■ TEXT BLOCK:
_ _ _ _ _

The third vision (Zech 2:1-5) suggests Jerusalem will not need
walls, so is hardly an inducement to build them. In the sense that the
nation would become independent and defend itself militarily rather than
passively as a walled city, this also came true at the time of the
Maccabees. Then follows a song (Zech 2:6-12) urging people to
return from the land of the north—Babylon because the “return” to
the Judaean hills is from the north. It sounds appropriate, but is
certainly an addition at the time the Maccabees declared UDI and wanted
Jews to return to help their struggle.
Zerubabel and Joshua
Zechariah 3 and 4 are concerned with the two leaders, one
assumed to be a priest, and the other the king, though the texts do not
say this. Joshua is the High Priest, but later on seems to be crowned as a
king, but otherwise Zerubabel, who is the Persian governor, is supposed to
be the prospective king. The Persians would not have tolerated a king, but
they might have been willing for their propagandists to give the
impression to the colonists that a kingdom would have been the outcome in
time.

_ _ _ _ _

■ EXERCISE 1: In the records, copy out the stretch from the line that contains "phylum: Arthropoda" through the end of the records, both ends included, with each line unchanged.
The passage and the records have no connection to each other.

(Dataset records)

_ _ _ _ _

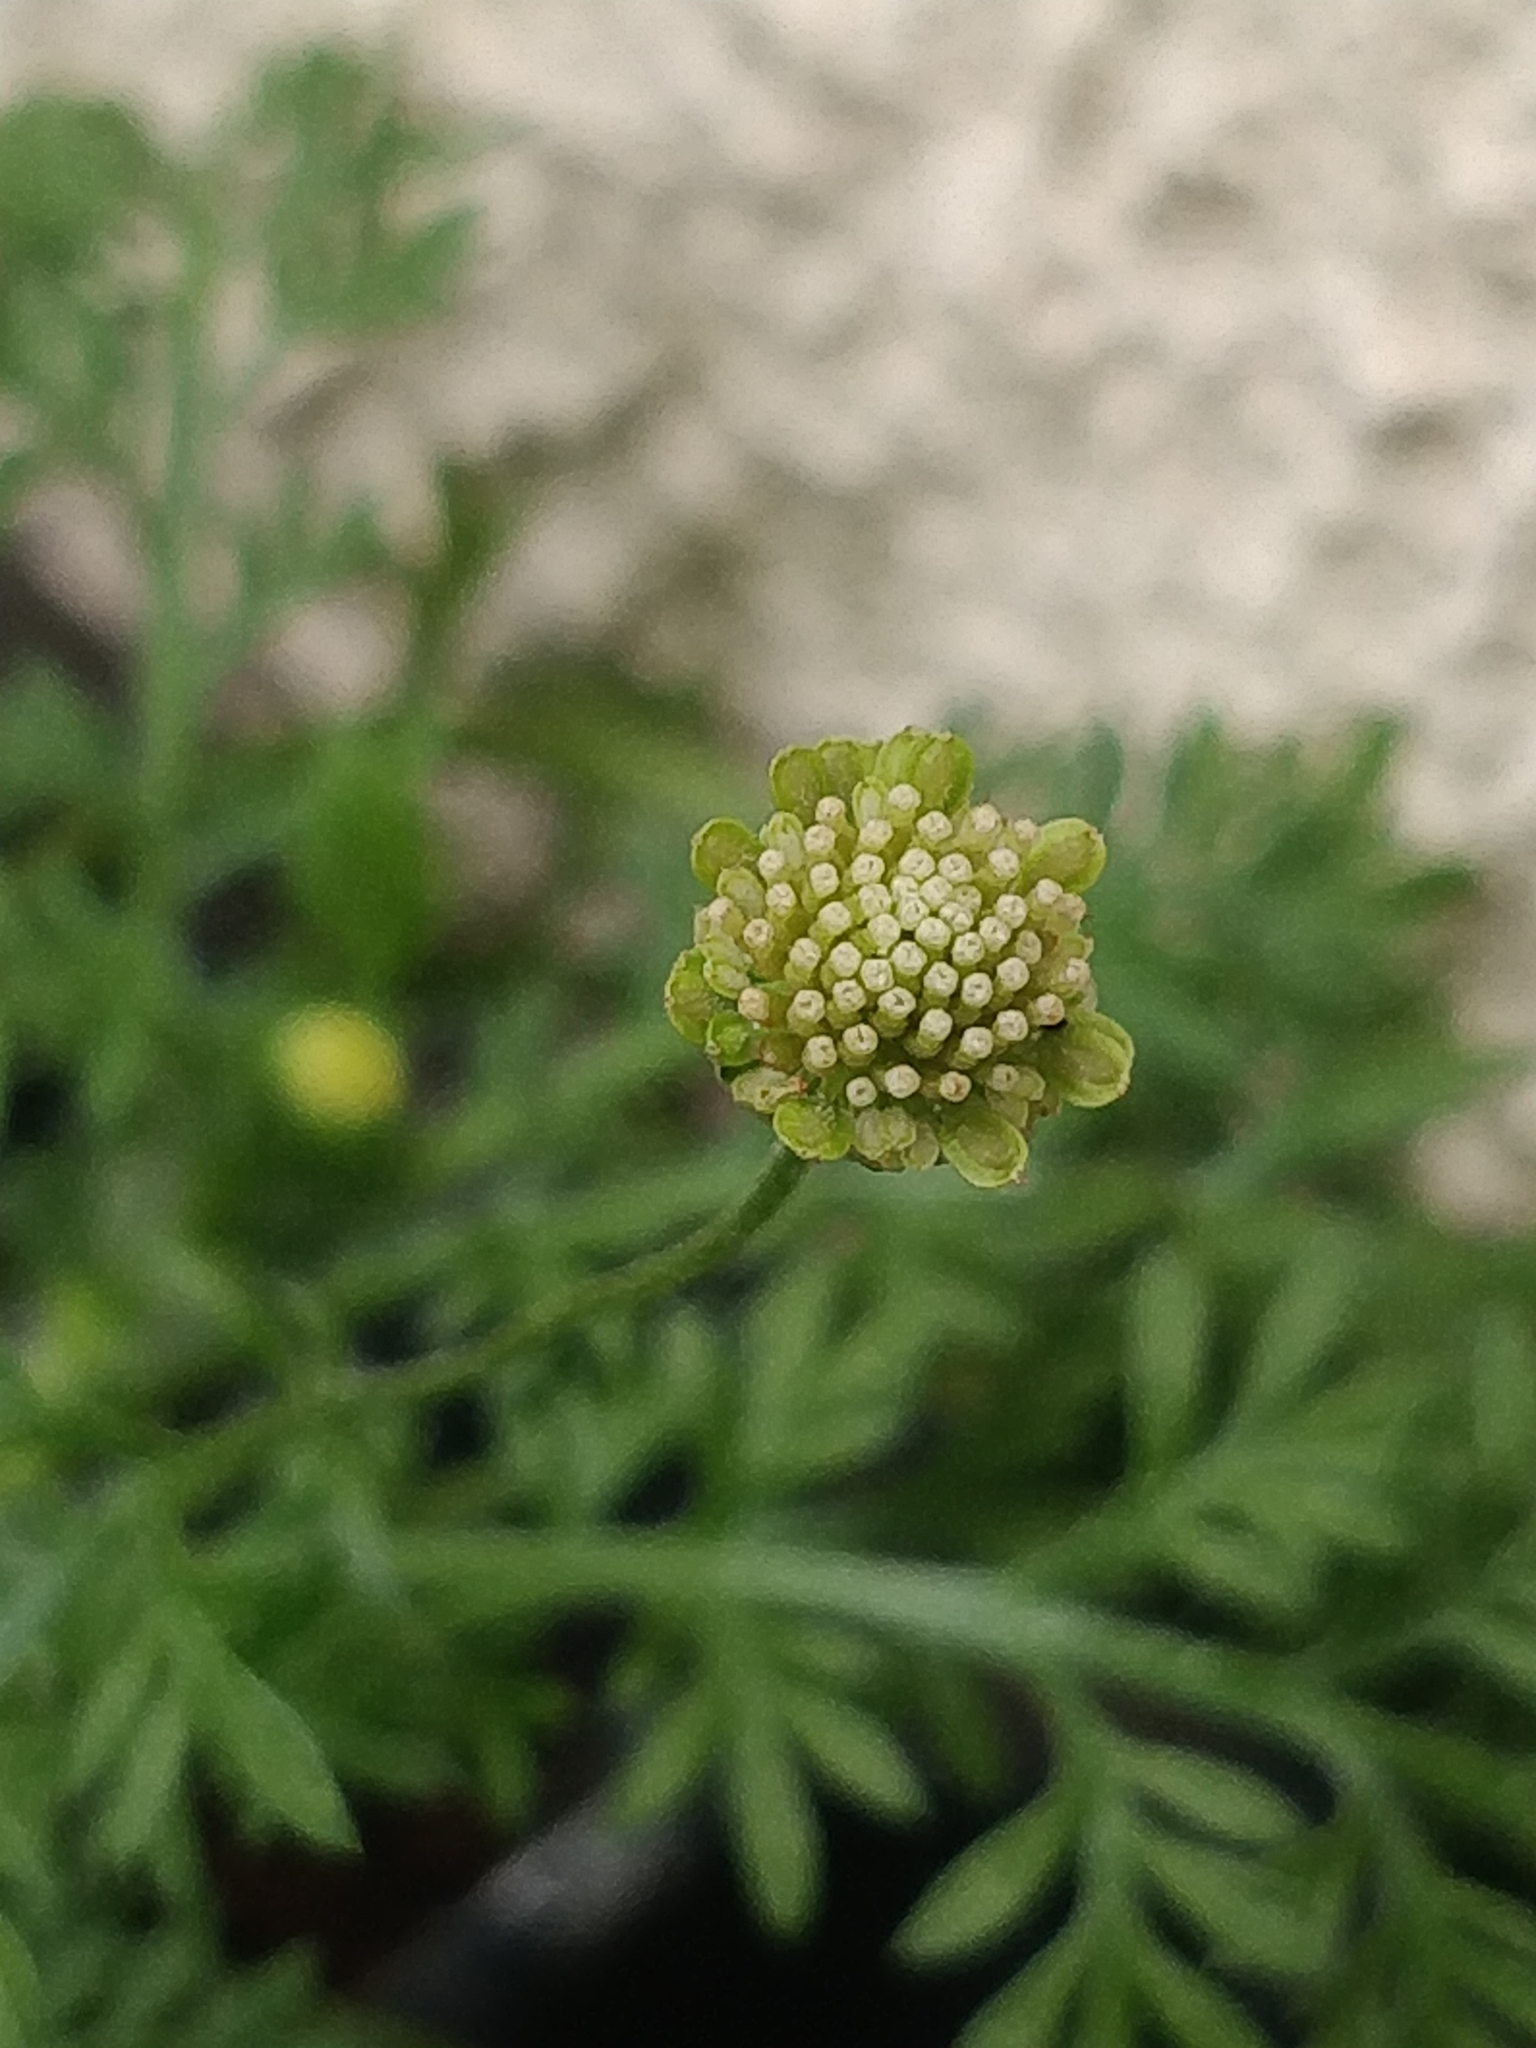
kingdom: Plantae
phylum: Tracheophyta
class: Magnoliopsida
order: Asterales
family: Asteraceae
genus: Cotula
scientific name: Cotula australis
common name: Australian waterbuttons
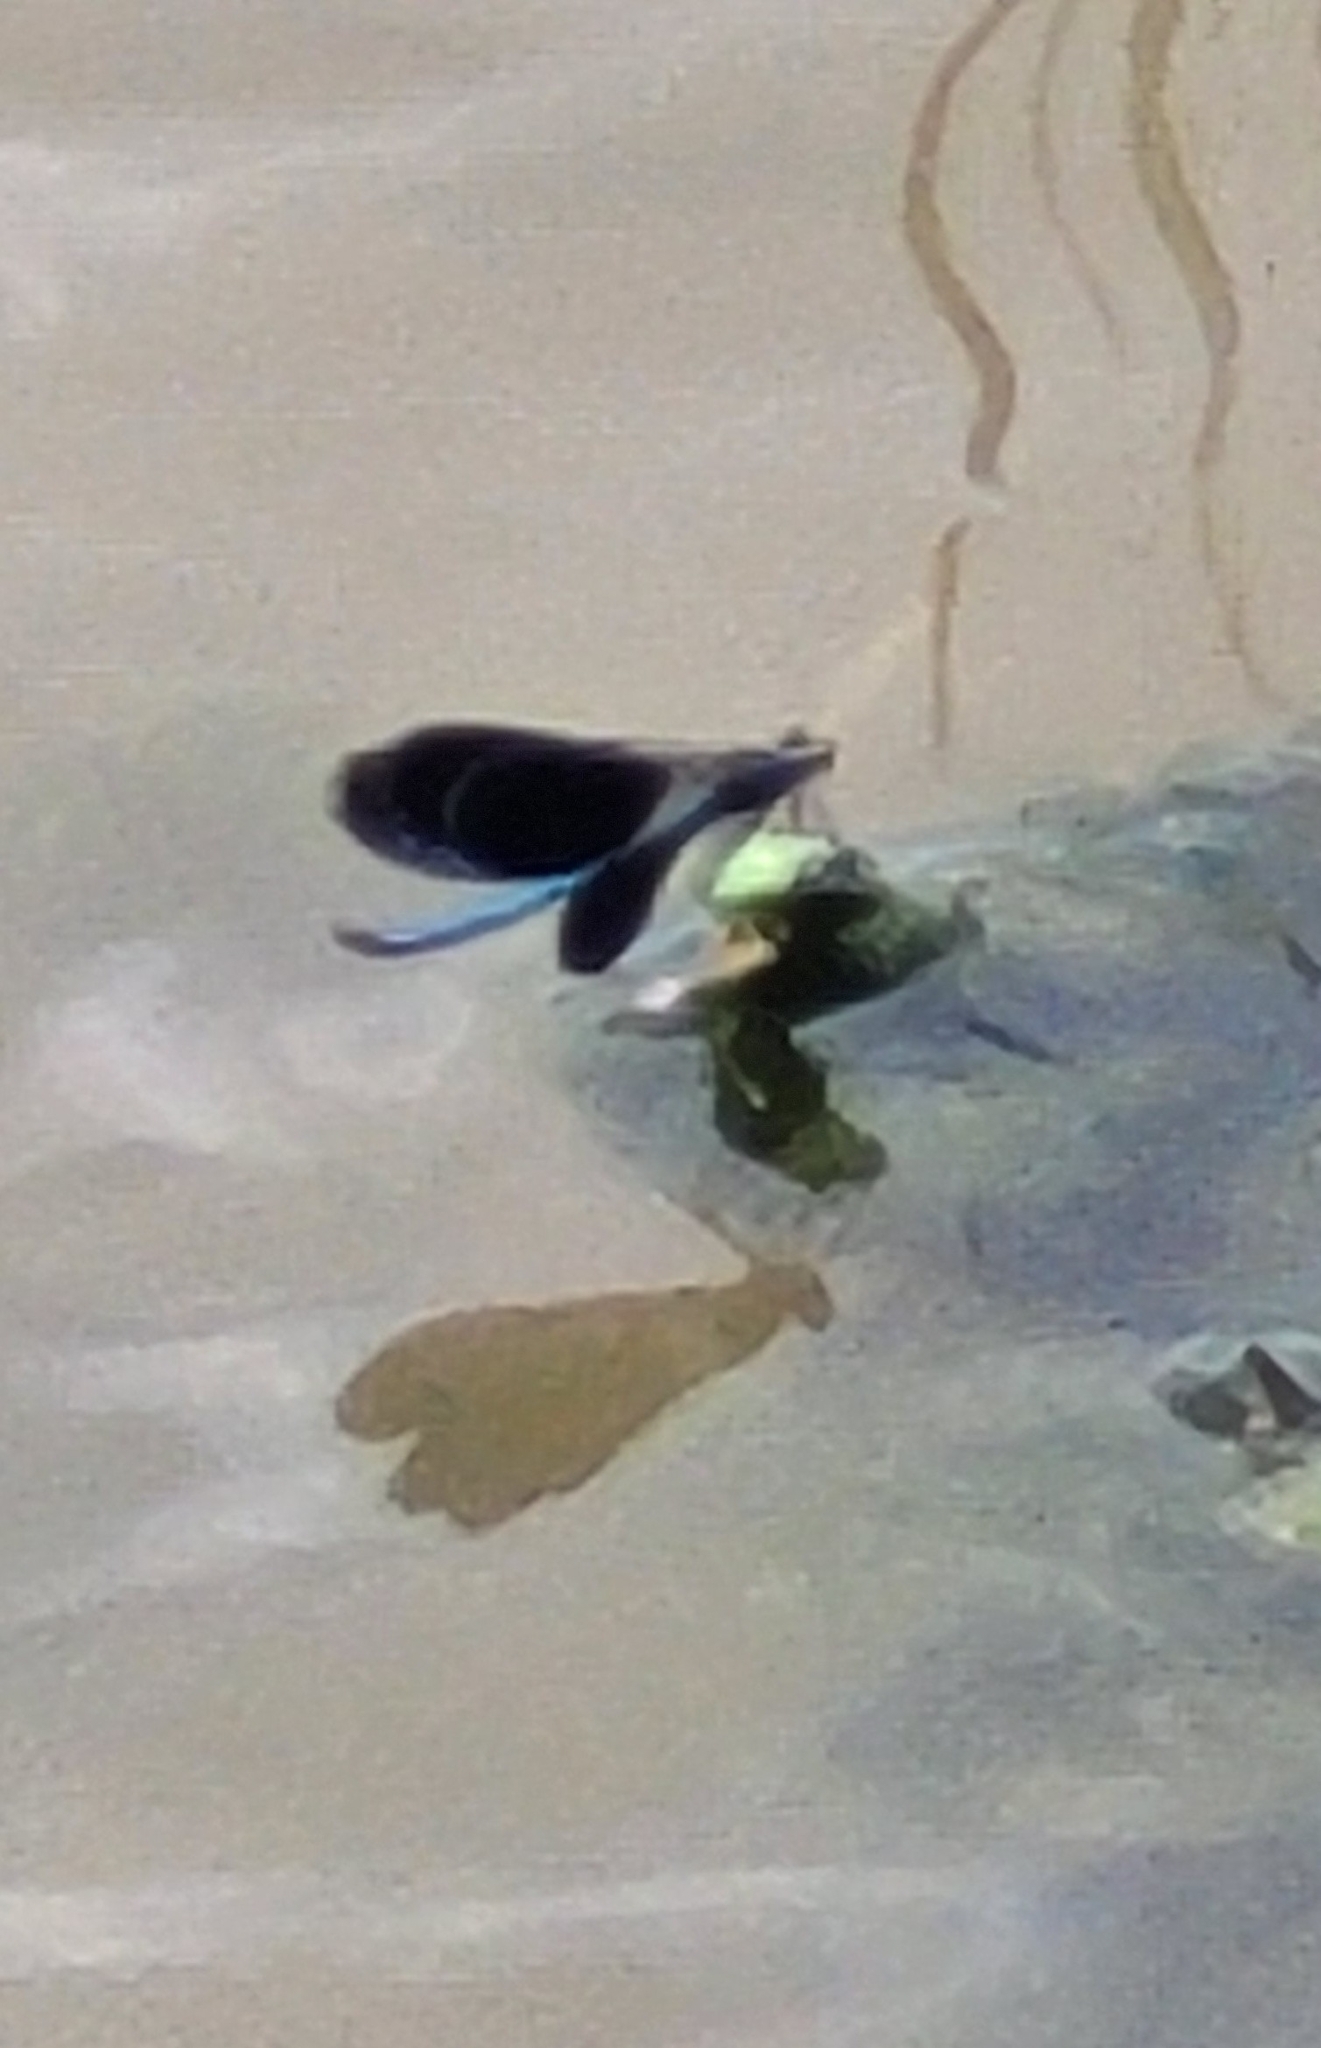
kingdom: Animalia
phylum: Arthropoda
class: Insecta
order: Odonata
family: Calopterygidae
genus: Calopteryx
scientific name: Calopteryx splendens
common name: Banded demoiselle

_ _ _ _ _

■ EXERCISE 2: According to the passage on Zechariah, who is the Persian governor?

■ CORRECT OUTPUT 1:
phylum: Arthropoda
class: Insecta
order: Odonata
family: Calopterygidae
genus: Calopteryx
scientific name: Calopteryx splendens
common name: Banded demoiselle

■ CORRECT OUTPUT 2: Zerubabel